» **TEXT**:
begin
# Bellabeat Smart Device Usage Analysis
### Case Study 2: How Can a Wellness Technology Company Play It Smart?

**Author:** Danijia Haggins  
**Date:** October 2025  
**Tools:** Python, Pandas, Matplotlib, NumPy

## **Scenario** 
I am a consumer insights analyst on the marketing analytics team at Bellabeat, a tech company that makes wellness products for women. The CCO of the company believes that analyzing smart device fitness data could provide valuable insights to inform Bellbeats marketing strategy. 

## **Business Task**:
Analyze smart device usage from FitBit users to discover trends in activity, sleep, and wellness habits. Apply these insights to help **Bellabeat** understand how consumers enage wit health-tracking devices. Apply these insights to help Bellabeat improve marketing strategies for the Leaf wellness tracker. 

[Data source](https://www.kaggle.com/datasets/arashnic/fitbit)

In this case study I am following 6 steps of the data analysis process: 
1. Ask
2. Prepare
3. Process
4. Analyze
5. Share
6. Act 


## ASK
**Key stakeholders**:
1. Urška Sršen (Cofounder & Chief Creative Officer)
2. Sando Mur (Cofounder, Executive Team)

**Key Questions Guiding Analysis**
1. What are the main trends in smart device usage?
end
» **DATA EXCERPTS**:
begin
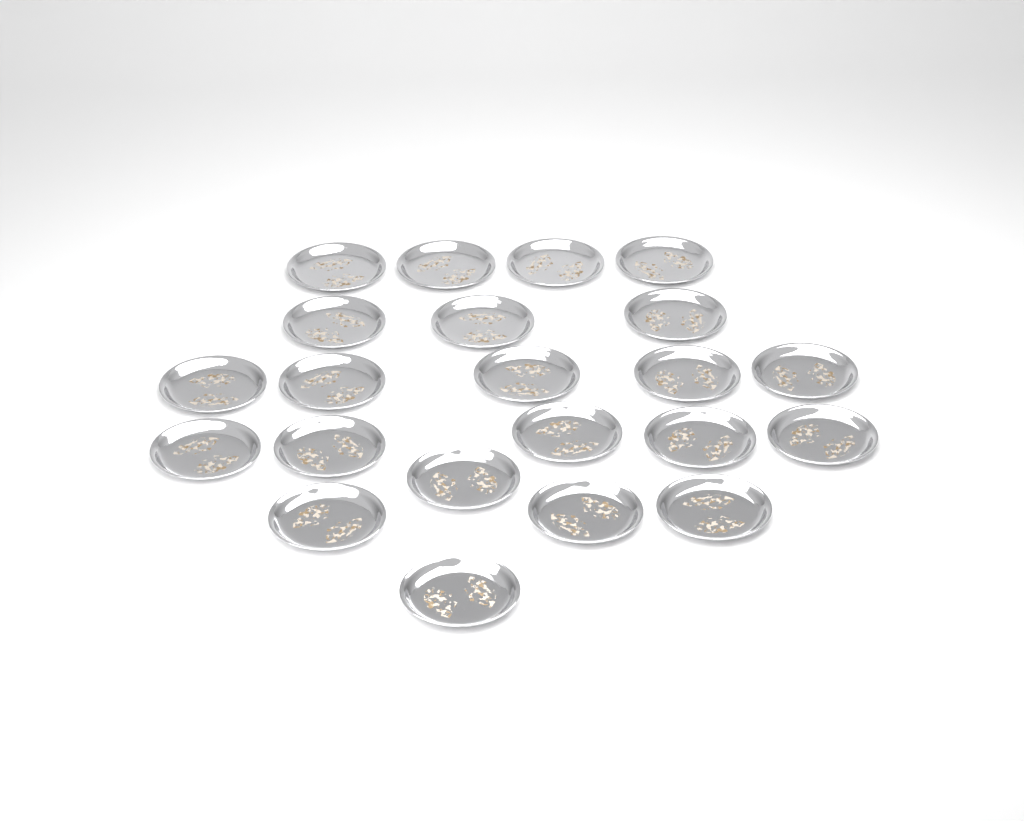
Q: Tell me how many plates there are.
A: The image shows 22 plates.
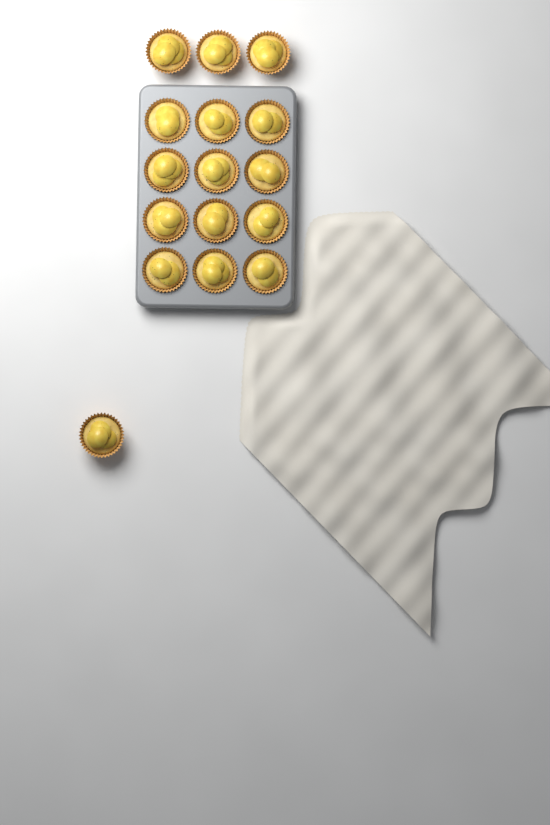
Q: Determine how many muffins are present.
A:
end
begin
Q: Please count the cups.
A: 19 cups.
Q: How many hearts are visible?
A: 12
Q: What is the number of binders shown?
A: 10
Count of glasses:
end
» **SET TASKS**:
1) Could you gather every line of the records that contains the string "many" and copy each one out?
2) Can you carry on the Bellabeat case study from its last line?

» **ANSWERS TO THE EXERCISE**:
1)
Q: Tell me how many plates there are.
Q: Determine how many muffins are present.
Q: How many hearts are visible?

2)
2. How do these trends relate to Bellabeat customers?
3. How can these insights inform Bellabeats marketing strategy?

## 1. Prepare

### About this data
* The data is being loaded, processed, and analyzed within Kaggle notebooks using python, stored for the purposes of this project memory
* The time range this data represents is March 12, 2016-May 12, 2016
* The source data is stored in CSVs (29 total)
* The data is mostly long format, with a few of the csvs replicated in wide format
* The data has been made available by Creative Commons under the [CCO: Public Domain License](https://creativecommons.org/publicdomain/zero/1.0/)

In [None]:
# installing libraries needed 

import numpy as np # linear algebra
import matplotlib.pyplot as plt # plotting 
import pandas as pd # data processing, CSV file I/O (e.g. pd.read_csv)
import os
for dirname, _, filenames in os.walk('/kaggle/working'):
    for filename in filenames:
        print(os.path.join(dirname, filename))

## 2. Process 
* I'm using python to process (clean/transform) because:
    * I can clean, transform, and analyze the data in one place without switching platforms like with sql and excel.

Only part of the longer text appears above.